TASK >>
Reproduce each item below line for line, leaving out the pictures.

----- DATA RECORDS -----

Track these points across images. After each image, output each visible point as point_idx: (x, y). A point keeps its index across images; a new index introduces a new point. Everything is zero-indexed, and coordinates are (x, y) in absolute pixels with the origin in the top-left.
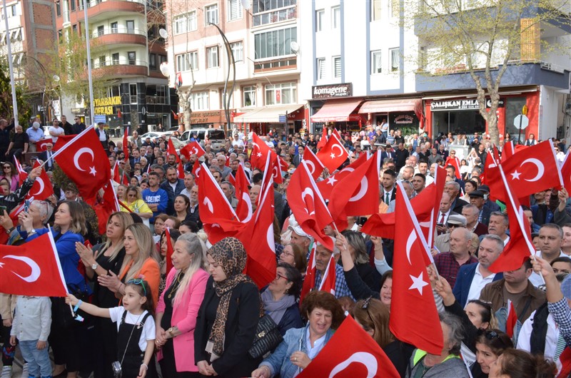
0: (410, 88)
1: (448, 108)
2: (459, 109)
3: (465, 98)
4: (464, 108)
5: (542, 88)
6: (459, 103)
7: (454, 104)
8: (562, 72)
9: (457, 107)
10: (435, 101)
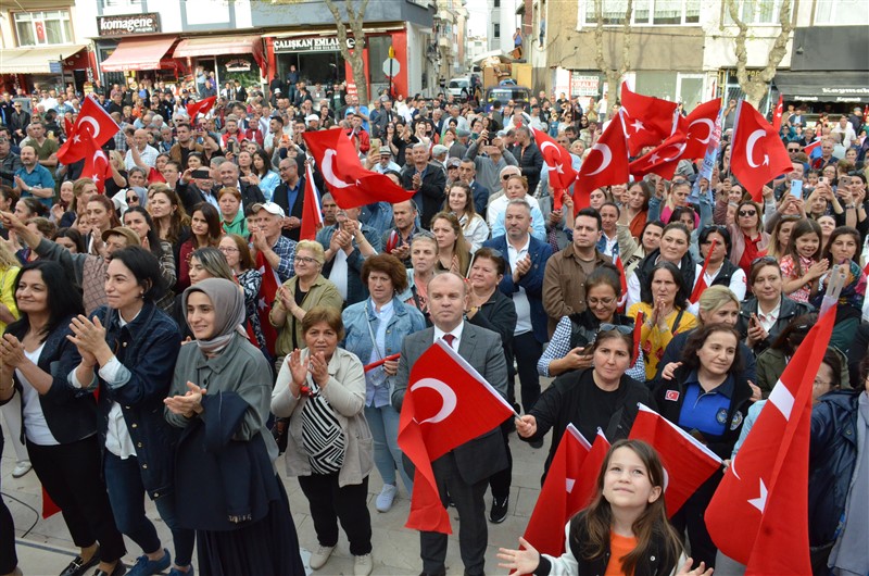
0: (245, 20)
1: (297, 49)
2: (311, 50)
3: (317, 36)
4: (317, 49)
5: (408, 23)
6: (310, 42)
7: (304, 44)
8: (426, 6)
9: (309, 48)
10: (279, 40)
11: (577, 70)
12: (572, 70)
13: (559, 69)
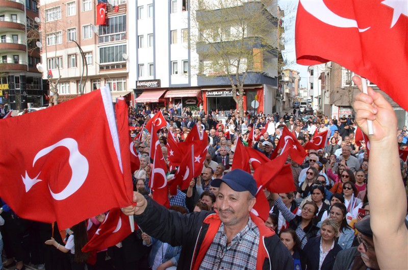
0: (194, 83)
1: (216, 95)
2: (222, 96)
3: (225, 90)
4: (225, 96)
5: (265, 85)
6: (221, 93)
7: (219, 93)
8: (274, 77)
9: (221, 95)
10: (209, 91)
11: (342, 106)
12: (339, 107)
13: (333, 106)
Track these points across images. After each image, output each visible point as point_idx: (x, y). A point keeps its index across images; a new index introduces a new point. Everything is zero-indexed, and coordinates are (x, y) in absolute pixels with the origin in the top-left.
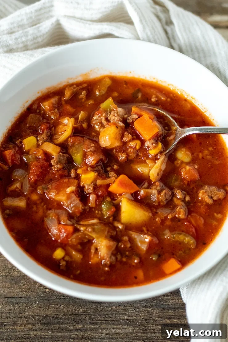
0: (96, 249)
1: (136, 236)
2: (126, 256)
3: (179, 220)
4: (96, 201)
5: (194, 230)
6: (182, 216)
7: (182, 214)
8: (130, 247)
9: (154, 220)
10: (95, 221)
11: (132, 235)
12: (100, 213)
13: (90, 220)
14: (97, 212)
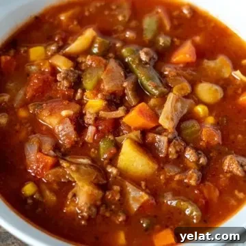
0: (75, 195)
1: (130, 190)
2: (111, 210)
3: (188, 186)
4: (94, 135)
5: (204, 201)
6: (193, 182)
7: (193, 179)
8: (119, 200)
9: (157, 176)
10: (85, 161)
11: (127, 186)
12: (96, 152)
13: (79, 158)
14: (93, 150)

-----

EXPECTED OUTPUT >>
Track these points across images. After each image, output each visible point as point_idx: (x, y). A point keeps its index across images; a new index introduces a new point. Everything is zero-indexed, and coordinates are (x, y) in absolute pixels with the origin in the top-left.
0: (410, 88)
1: (448, 108)
2: (459, 109)
3: (465, 98)
4: (464, 108)
5: (542, 88)
6: (459, 103)
7: (454, 104)
8: (562, 72)
9: (457, 107)
10: (435, 101)
0: (245, 20)
1: (297, 49)
2: (311, 50)
3: (317, 36)
4: (317, 49)
5: (408, 23)
6: (310, 42)
7: (304, 44)
8: (426, 6)
9: (309, 48)
10: (279, 40)
11: (577, 70)
12: (572, 70)
13: (559, 69)
0: (194, 83)
1: (216, 95)
2: (222, 96)
3: (225, 90)
4: (225, 96)
5: (265, 85)
6: (221, 93)
7: (219, 93)
8: (274, 77)
9: (221, 95)
10: (209, 91)
11: (342, 106)
12: (339, 107)
13: (333, 106)
Track these points across images. After each image, output each visible point as point_idx: (x, y). A point keeps its index across images; a new index introduces a new point. Everything is zero-indexed, and coordinates are (x, y) in absolute pixels with the origin in the top-left.
0: (96, 249)
1: (136, 236)
2: (126, 256)
3: (179, 220)
4: (96, 201)
5: (194, 230)
6: (182, 216)
7: (182, 214)
8: (130, 247)
9: (154, 220)
10: (95, 221)
11: (132, 235)
12: (100, 213)
13: (90, 220)
14: (97, 212)
0: (75, 195)
1: (130, 190)
2: (111, 210)
3: (188, 186)
4: (94, 135)
5: (204, 201)
6: (193, 182)
7: (193, 179)
8: (119, 200)
9: (157, 176)
10: (85, 161)
11: (127, 186)
12: (96, 152)
13: (79, 158)
14: (93, 150)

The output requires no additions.